ASSIGNED TASK
Reproduce the text of the data verbatim, from the start of the data up to and including the line containing "प्रवक्ता, १ नं. वडा अध्यक्ष".

──────── SUPPLIED DATA

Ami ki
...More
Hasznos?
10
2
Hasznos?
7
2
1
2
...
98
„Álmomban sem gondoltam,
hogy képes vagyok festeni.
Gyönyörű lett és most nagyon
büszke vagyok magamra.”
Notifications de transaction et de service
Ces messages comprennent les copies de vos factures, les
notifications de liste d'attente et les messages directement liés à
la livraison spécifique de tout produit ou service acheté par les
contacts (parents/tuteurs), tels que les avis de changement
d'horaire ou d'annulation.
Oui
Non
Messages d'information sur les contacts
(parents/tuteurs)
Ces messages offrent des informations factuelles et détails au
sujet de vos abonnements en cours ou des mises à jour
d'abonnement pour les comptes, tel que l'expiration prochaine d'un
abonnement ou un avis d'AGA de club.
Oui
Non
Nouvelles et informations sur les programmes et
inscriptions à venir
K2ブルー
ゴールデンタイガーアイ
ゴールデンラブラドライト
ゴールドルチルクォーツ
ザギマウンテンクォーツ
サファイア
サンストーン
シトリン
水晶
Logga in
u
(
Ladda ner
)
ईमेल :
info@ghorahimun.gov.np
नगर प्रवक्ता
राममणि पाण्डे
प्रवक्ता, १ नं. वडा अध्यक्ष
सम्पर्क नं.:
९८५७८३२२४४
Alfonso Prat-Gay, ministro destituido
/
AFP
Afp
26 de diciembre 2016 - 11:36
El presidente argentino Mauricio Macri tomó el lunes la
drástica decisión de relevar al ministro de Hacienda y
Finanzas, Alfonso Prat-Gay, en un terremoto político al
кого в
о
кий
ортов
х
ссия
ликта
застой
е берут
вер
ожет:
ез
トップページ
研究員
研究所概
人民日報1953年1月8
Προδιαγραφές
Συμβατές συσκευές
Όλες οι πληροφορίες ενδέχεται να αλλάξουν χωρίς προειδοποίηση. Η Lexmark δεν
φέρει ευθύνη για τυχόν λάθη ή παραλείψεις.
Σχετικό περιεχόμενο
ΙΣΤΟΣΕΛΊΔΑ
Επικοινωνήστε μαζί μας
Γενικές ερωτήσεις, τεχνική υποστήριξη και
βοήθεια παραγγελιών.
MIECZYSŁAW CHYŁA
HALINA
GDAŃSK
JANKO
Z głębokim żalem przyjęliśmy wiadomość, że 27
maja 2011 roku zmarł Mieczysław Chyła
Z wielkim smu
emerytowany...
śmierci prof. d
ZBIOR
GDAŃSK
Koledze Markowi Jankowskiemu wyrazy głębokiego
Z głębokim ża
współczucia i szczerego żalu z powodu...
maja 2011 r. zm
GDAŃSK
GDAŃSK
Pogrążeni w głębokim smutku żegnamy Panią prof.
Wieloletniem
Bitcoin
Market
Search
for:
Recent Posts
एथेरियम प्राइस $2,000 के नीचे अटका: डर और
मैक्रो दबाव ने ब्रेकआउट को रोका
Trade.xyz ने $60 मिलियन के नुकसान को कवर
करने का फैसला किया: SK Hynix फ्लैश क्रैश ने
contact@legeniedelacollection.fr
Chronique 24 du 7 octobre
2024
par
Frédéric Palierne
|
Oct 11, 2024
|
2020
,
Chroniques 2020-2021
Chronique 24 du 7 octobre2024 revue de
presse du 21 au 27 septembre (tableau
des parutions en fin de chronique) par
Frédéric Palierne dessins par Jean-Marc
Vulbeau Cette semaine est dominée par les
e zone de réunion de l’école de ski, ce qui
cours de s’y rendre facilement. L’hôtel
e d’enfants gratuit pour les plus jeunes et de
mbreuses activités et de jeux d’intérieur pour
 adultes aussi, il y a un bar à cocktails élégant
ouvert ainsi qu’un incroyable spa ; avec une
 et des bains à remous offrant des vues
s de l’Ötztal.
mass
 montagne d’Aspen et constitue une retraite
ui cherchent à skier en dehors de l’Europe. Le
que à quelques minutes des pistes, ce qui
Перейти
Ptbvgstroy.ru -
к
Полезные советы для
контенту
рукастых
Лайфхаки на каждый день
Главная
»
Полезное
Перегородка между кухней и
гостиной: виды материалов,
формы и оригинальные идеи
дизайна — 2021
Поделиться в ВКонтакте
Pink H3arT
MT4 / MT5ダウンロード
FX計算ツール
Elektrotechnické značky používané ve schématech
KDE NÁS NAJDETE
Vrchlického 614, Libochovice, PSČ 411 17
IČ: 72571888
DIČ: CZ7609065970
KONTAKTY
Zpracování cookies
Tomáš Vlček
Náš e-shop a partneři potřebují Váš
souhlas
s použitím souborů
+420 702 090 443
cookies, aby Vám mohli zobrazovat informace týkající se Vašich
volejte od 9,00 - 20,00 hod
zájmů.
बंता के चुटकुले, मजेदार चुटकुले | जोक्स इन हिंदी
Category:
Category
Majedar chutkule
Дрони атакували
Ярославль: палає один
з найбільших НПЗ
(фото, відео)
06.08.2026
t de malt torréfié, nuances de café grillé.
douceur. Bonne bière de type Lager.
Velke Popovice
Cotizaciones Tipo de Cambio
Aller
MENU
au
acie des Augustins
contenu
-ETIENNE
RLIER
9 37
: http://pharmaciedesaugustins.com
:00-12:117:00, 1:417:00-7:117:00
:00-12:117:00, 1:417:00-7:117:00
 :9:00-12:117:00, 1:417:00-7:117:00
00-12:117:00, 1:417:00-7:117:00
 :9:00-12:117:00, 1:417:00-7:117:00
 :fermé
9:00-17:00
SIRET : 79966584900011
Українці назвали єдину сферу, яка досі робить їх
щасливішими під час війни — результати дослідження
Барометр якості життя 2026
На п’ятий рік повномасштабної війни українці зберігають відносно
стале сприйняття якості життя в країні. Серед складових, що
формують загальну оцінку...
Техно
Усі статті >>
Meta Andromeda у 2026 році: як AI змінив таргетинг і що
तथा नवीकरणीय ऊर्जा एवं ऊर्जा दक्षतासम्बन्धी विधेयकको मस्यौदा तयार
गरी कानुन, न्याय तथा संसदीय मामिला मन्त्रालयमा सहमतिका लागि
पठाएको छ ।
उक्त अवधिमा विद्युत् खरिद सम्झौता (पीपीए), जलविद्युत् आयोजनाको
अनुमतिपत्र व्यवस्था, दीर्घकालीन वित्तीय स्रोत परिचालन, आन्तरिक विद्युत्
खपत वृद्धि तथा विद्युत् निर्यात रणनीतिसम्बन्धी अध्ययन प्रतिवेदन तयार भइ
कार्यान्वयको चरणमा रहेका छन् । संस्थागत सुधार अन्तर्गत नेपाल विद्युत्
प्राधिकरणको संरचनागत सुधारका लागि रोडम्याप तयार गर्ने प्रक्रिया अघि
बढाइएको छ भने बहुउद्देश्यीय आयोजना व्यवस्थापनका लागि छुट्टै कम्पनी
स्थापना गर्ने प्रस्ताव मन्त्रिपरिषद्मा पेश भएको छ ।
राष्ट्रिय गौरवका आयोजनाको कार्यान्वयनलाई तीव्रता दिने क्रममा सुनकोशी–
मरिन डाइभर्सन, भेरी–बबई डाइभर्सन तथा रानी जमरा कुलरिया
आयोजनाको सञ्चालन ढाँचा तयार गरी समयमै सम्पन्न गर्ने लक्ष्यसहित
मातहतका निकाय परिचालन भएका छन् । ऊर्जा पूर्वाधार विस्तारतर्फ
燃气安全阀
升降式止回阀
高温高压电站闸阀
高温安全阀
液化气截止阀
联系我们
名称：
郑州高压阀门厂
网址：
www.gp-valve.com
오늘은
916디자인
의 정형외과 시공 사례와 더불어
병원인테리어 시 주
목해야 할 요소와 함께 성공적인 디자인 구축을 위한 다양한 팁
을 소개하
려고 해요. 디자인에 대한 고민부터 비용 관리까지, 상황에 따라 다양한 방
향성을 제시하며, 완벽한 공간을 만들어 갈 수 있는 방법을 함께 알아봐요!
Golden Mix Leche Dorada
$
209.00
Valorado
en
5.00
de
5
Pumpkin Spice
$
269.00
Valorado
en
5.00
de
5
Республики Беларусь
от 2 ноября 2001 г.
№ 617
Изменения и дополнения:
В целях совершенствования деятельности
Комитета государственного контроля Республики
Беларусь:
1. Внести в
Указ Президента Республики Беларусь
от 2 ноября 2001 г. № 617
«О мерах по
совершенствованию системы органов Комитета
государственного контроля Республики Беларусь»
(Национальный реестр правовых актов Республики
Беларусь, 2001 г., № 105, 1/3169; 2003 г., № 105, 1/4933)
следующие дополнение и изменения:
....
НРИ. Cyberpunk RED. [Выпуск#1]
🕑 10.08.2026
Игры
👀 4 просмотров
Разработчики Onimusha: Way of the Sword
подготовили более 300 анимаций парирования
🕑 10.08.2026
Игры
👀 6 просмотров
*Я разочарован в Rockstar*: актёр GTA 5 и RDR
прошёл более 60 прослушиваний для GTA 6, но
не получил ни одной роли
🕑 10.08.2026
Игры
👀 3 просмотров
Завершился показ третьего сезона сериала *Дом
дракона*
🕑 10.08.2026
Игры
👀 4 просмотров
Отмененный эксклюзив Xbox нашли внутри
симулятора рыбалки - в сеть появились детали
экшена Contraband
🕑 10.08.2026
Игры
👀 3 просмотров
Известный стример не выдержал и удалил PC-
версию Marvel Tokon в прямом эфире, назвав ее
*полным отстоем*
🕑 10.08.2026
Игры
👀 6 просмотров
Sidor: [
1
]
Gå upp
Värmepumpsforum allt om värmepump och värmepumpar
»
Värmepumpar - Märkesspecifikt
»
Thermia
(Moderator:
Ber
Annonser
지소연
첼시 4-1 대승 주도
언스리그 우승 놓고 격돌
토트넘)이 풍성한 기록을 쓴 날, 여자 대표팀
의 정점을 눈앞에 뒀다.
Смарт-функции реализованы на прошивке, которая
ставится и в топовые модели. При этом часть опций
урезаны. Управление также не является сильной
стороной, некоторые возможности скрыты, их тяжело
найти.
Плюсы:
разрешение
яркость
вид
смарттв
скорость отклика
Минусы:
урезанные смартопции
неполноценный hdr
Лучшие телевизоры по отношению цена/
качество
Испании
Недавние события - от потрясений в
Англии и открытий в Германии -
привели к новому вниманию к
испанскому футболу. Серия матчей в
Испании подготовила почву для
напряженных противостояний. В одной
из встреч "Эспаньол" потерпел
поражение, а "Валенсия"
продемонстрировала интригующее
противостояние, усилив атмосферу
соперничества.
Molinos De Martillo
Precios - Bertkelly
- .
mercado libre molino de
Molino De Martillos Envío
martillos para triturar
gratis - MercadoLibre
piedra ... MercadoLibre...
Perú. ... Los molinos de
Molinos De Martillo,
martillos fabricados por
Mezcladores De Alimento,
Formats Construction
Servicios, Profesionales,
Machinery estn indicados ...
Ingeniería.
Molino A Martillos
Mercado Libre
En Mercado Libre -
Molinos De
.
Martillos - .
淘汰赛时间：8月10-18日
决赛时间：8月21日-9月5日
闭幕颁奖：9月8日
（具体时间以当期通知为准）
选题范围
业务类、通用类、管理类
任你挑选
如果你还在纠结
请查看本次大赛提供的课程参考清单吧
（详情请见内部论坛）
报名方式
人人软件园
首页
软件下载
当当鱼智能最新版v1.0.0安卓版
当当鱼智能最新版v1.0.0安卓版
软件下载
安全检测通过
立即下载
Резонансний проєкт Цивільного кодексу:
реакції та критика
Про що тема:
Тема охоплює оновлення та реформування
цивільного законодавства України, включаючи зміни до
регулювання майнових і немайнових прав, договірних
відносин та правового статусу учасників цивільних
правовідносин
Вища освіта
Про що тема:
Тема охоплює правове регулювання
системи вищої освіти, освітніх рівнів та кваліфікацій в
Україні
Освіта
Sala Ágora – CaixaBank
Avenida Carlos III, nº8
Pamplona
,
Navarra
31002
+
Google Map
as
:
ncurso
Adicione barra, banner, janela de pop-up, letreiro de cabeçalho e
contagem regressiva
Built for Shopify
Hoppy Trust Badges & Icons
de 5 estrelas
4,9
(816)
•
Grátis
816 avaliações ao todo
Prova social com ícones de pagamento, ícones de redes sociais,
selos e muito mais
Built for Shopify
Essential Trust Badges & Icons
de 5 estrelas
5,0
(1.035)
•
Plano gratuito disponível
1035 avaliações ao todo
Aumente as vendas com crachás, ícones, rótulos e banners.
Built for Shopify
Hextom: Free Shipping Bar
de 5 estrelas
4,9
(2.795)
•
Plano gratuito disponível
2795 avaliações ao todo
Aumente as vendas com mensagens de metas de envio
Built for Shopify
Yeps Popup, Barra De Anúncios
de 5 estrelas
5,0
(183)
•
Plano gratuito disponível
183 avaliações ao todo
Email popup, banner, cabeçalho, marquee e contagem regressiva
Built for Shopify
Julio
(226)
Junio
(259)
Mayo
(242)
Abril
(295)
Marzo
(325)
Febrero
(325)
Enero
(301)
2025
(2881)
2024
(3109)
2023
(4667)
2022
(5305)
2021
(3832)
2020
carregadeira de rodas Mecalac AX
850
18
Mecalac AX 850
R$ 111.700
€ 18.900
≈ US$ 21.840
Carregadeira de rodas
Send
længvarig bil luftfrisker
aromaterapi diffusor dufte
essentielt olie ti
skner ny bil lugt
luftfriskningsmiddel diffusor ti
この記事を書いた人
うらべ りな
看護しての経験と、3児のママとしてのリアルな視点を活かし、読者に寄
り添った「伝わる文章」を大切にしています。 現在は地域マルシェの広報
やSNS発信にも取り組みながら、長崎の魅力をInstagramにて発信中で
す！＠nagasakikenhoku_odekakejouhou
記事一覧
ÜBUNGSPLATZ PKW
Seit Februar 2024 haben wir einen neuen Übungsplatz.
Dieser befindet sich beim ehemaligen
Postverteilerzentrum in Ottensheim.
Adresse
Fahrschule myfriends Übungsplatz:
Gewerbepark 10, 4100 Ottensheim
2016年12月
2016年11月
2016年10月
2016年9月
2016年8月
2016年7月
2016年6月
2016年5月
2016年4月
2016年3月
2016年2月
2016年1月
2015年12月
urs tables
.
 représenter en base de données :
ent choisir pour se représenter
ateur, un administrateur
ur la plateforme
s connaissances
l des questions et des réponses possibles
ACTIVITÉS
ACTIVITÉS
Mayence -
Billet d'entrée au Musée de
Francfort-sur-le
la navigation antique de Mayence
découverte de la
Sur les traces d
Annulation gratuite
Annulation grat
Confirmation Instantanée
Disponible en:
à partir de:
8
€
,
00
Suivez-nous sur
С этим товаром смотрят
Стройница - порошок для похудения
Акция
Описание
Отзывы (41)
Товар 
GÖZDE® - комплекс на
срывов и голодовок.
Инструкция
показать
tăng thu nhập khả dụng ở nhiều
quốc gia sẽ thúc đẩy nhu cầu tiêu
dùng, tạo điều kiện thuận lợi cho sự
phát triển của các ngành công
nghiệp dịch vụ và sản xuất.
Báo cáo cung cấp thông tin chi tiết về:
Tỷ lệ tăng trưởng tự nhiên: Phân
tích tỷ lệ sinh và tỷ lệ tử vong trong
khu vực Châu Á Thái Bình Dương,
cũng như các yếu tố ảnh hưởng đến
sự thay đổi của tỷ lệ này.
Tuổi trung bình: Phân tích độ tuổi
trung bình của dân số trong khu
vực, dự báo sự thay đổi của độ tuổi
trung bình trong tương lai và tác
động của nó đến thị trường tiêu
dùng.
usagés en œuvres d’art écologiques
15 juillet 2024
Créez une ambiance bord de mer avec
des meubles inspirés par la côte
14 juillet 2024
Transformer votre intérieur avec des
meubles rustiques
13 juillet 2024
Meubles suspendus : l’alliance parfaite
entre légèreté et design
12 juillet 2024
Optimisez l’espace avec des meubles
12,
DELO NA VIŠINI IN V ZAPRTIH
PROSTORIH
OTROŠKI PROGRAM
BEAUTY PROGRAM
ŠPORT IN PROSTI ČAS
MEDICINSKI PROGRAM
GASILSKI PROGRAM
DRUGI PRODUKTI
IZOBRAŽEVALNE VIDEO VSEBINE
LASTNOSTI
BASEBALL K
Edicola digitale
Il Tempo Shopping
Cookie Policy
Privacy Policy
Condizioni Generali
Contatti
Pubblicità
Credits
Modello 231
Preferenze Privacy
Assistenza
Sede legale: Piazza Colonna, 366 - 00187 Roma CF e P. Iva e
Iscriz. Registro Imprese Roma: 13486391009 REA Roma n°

────────────────

WRITTEN RESPONSE
Ami ki
...More
Hasznos?
10
2
Hasznos?
7
2
1
2
...
98
„Álmomban sem gondoltam,
hogy képes vagyok festeni.
Gyönyörű lett és most nagyon
büszke vagyok magamra.”
Notifications de transaction et de service
Ces messages comprennent les copies de vos factures, les
notifications de liste d'attente et les messages directement liés à
la livraison spécifique de tout produit ou service acheté par les
contacts (parents/tuteurs), tels que les avis de changement
d'horaire ou d'annulation.
Oui
Non
Messages d'information sur les contacts
(parents/tuteurs)
Ces messages offrent des informations factuelles et détails au
sujet de vos abonnements en cours ou des mises à jour
d'abonnement pour les comptes, tel que l'expiration prochaine d'un
abonnement ou un avis d'AGA de club.
Oui
Non
Nouvelles et informations sur les programmes et
inscriptions à venir
K2ブルー
ゴールデンタイガーアイ
ゴールデンラブラドライト
ゴールドルチルクォーツ
ザギマウンテンクォーツ
サファイア
サンストーン
シトリン
水晶
Logga in
u
(
Ladda ner
)
ईमेल :
info@ghorahimun.gov.np
नगर प्रवक्ता
राममणि पाण्डे
प्रवक्ता, १ नं. वडा अध्यक्ष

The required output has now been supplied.